Fenny Bentley lies on the southern edge of the Peak District, within the Derbyshire Dales, East Midlands. Footpaths lead directly to the Tissington trail and through Thorpe to Dovedale. It lies approximately 3 miles from Dovedale, a Dale that features riverside paths accessible for walkers. Dovedale is centred on the River Dove in a Limestone valley. The site is owned by the National Trust, and the area is very popular with tourists, with the Peak District claiming to be the second most visited National Park in the world with 22 million visitors per year, behind Mount Fuji National Park in Japan.

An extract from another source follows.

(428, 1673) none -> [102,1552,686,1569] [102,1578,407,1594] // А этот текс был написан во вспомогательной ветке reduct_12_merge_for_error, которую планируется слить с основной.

Tourism plays an important role for the few businesses that have been established in Fenny Bentley, such as the Coach and Horses inn which lies on the main route through the village, appealing to visitors to the area who may pass through on the A515 Buxton to Ashbourne Road.

Much of the agricultural land around Fenny Bentley is pasture, the growing of crops being rare. It is suggested that arable farming was never widely practised in the area although this has suggestion has been challenged, with fossilised traces of ridge and furrow being discovered beneath grass covered meadows, in fields around Fenny Bentley, Thorpe and Tissington.

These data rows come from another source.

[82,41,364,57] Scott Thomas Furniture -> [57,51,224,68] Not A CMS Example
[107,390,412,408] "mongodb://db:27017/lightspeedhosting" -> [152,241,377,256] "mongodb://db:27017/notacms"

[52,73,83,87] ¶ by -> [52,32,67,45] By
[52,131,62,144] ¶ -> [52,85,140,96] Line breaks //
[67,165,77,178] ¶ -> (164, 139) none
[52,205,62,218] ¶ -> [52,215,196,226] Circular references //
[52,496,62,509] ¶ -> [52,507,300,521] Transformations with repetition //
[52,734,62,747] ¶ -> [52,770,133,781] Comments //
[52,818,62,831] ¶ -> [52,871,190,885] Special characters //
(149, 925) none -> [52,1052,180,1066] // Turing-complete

The Peak District Boundary Walk runs through the village, which lies just inside the Peak District National Park.

===Demography===

Early census reports show that many of the people living in Fenny Bentley in the past worked locally. The majority of males worked in agricultural professions in the area, whilst the majority of females were distributed between having no known profession or being employed in the textiles industry, most likely to be the Tattersall Cotton Mill and other similar locations within the region.

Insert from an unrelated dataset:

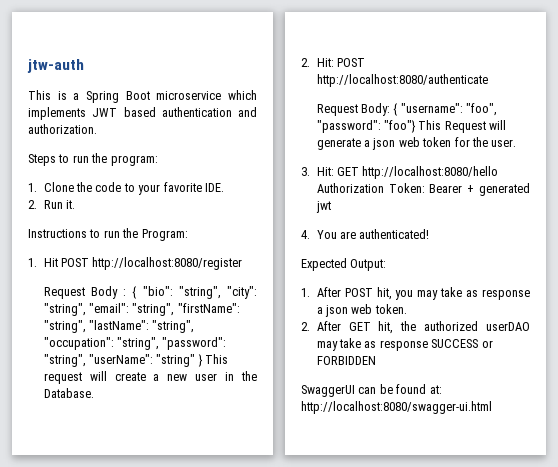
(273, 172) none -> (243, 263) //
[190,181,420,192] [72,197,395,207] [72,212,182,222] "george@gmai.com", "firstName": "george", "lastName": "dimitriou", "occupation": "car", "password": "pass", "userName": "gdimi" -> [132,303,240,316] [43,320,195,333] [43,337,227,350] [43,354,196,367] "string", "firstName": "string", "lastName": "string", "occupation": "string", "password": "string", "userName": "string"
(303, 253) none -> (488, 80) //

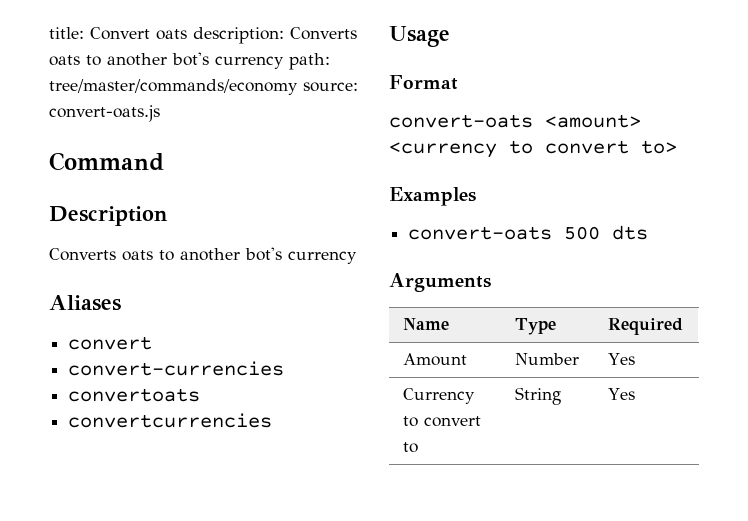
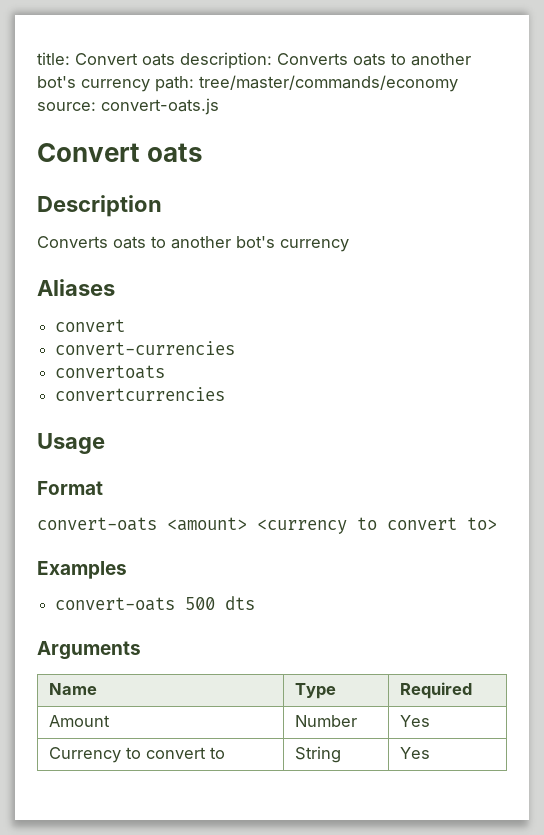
[49,152,164,171] Command -> [37,143,204,162] Convert oats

More recently, the population of Fenny Bentley is seen as generally a little older, with a mix of families with older children and retired households. The income in this area is generally above average and residents typically work in managerial positions, are well educated and are likely to have paid off their mortgages. The average house price in the area has decreased more recently, with the average price for a detached house in 2010 being £344,290, compared to an average in the first quarter of 2012 of just £267,833.

===Transport===

Fenny Bentley has a bus service to Ashbourne and Buxton where onward connections can be made to meet rail services from Derby and Manchester. Connections in Ashbourne are available to Matlock, Bakewell, Uttoxeter and Lichfield. The village is within easy reach by road, of cities such as Derby and Sheffield. There are alternative transport connections at Matlock Bath railway station is located 8.98 miles away, whilst East Midlands Airport is 22.98 miles from the village. The nearest port is located in Liverpool, approximately 57 miles from Fenny Bentley.